Modern Balinese works continued to become more popular. From 1976 to 1980, the daily Bali Post dedicated a section to local literature, and in 1978 the Sabha Sastra Foundation compiled Mlantjaran ka Sasak into a single novel. The first new Balinese novels were published in 1980, after a competition was held by the Language Research Centre of Singaraja. It was during this period that there was an increase in Balinese-language plays and dramas.
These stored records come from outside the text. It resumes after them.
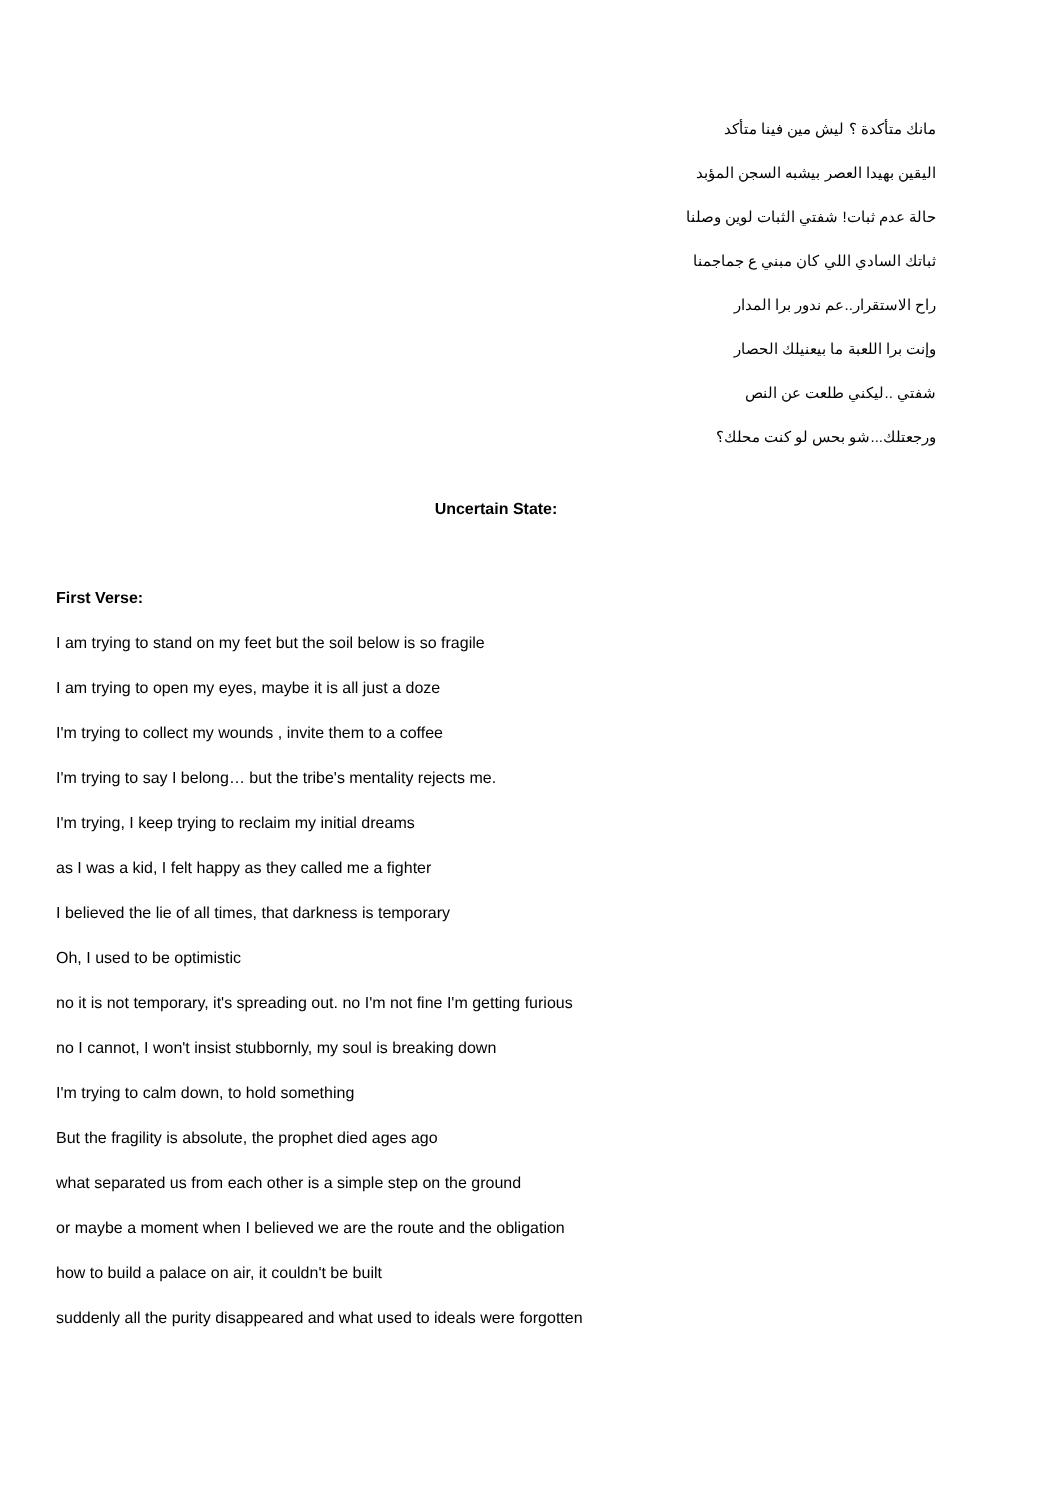مانك متأكدة ؟ ليش مين فينا متأكد
اليقين بهيدا العصر بيشبه السجن المؤبد
حالة عدم ثبات! شفتي الثبات لوين وصلنا
ثباتك السادي اللي كان مبني ع جماجمنا
راح الاستقرار..عم ندور برا المدار
وإنت برا اللعبة ما بيعنيلك الحصار
شفتي ..ليكني طلعت عن النص
ورجعتلك...شو بحس لو كنت محلك؟
Uncertain State:
First Verse:
I am trying to stand on my feet but the soil below is so fragile
I am trying to open my eyes, maybe it is all just a doze
I'm trying to collect my wounds , invite them to a coffee
I'm trying to say I belong… but the tribe's mentality rejects me.
I'm trying, I keep trying to reclaim my initial dreams
as I was a kid, I felt happy as they called me a fighter
I believed the lie of all times, that darkness is temporary
Oh, I used to be optimistic
no it is not temporary, it's spreading out. no I'm not fine I'm getting furious
no I cannot, I won't insist stubbornly, my soul is breaking down
I'm trying to calm down, to hold something
But the fragility is absolute, the prophet died ages ago
what separated us from each other is a simple step on the ground
or maybe a moment when I believed we are the route and the obligation
how to build a palace on air, it couldn't be built
suddenly all the purity disappeared and what used to ideals were forgotten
In 1992, the Balinese government enacted Local Resolution 3/1992, which (among other things) established the Board of Balinese Language and Literary Development; however, as late as 2003 aspiring writers reportedly did not receive government support and had to pay for their own publication. The first Balinese-language journal, the short-lived Kulkul, was published in February and September 1997. In 2008, three female writers – Anak Agung Sagung Mas Ruscitadewi, I Gusti Ayu Putu Mahindu Dewi Purbarini, and Ni Kadek Widiasih – published novels, making them the first women novelists writing in Balinese. Although Balinese literature is more popular than it once was, it continues to lag behind other Indonesian literatures, including national literature and Javanese.

==Classification==
Numerous thinkers have further subdivisions for purwa literature. Literary critics I Gusti Ngurah Bagus and I Ketut Ginarsa divide the purwa literature into two categories based on the works' structures, namely satua (oral), which includes folklore, folk tales, mantras, gegendingan (children's songs), wewangsalan (riddles); and sesuratan, or written literature. Agastia categorizes these works based on their use of the language. Agastia's first category is free form prose, such as that found in folk tales, while the second is bound prose common in kakawins and other formal forms.

==Themes==
In modern Balinese literature, Nemoe Karma dealt with themes of forced marriage and obligation. In the late 1960s, Balinese-Western relations in the context of tourism became dominant. This coincided with both the increase in modern works and the government's efforts to promote tourism, such as the development of Nusa Dua in the 1970s. Although themes of east–west relations remain common, other themes — such as a cultural identity and other cultural issues — are also prominent.

==National literature==
Indonesian literature, the national literature of modern-day Indonesia, is often said to have its roots in Azab dan Sengsara (Pain and Suffering; 1920), which was published by the Batak author Merari Siregar 25 years before Indonesia's independence. During the formative years of the literature, writers from Sumatra were dominant. However, Balinese writers have contributed heavily to its development. With the publication of Ni Rawit in 1935, I Gusti Nyoman Pandji Tisna became one of the first Balinese to write a novel in Indonesian.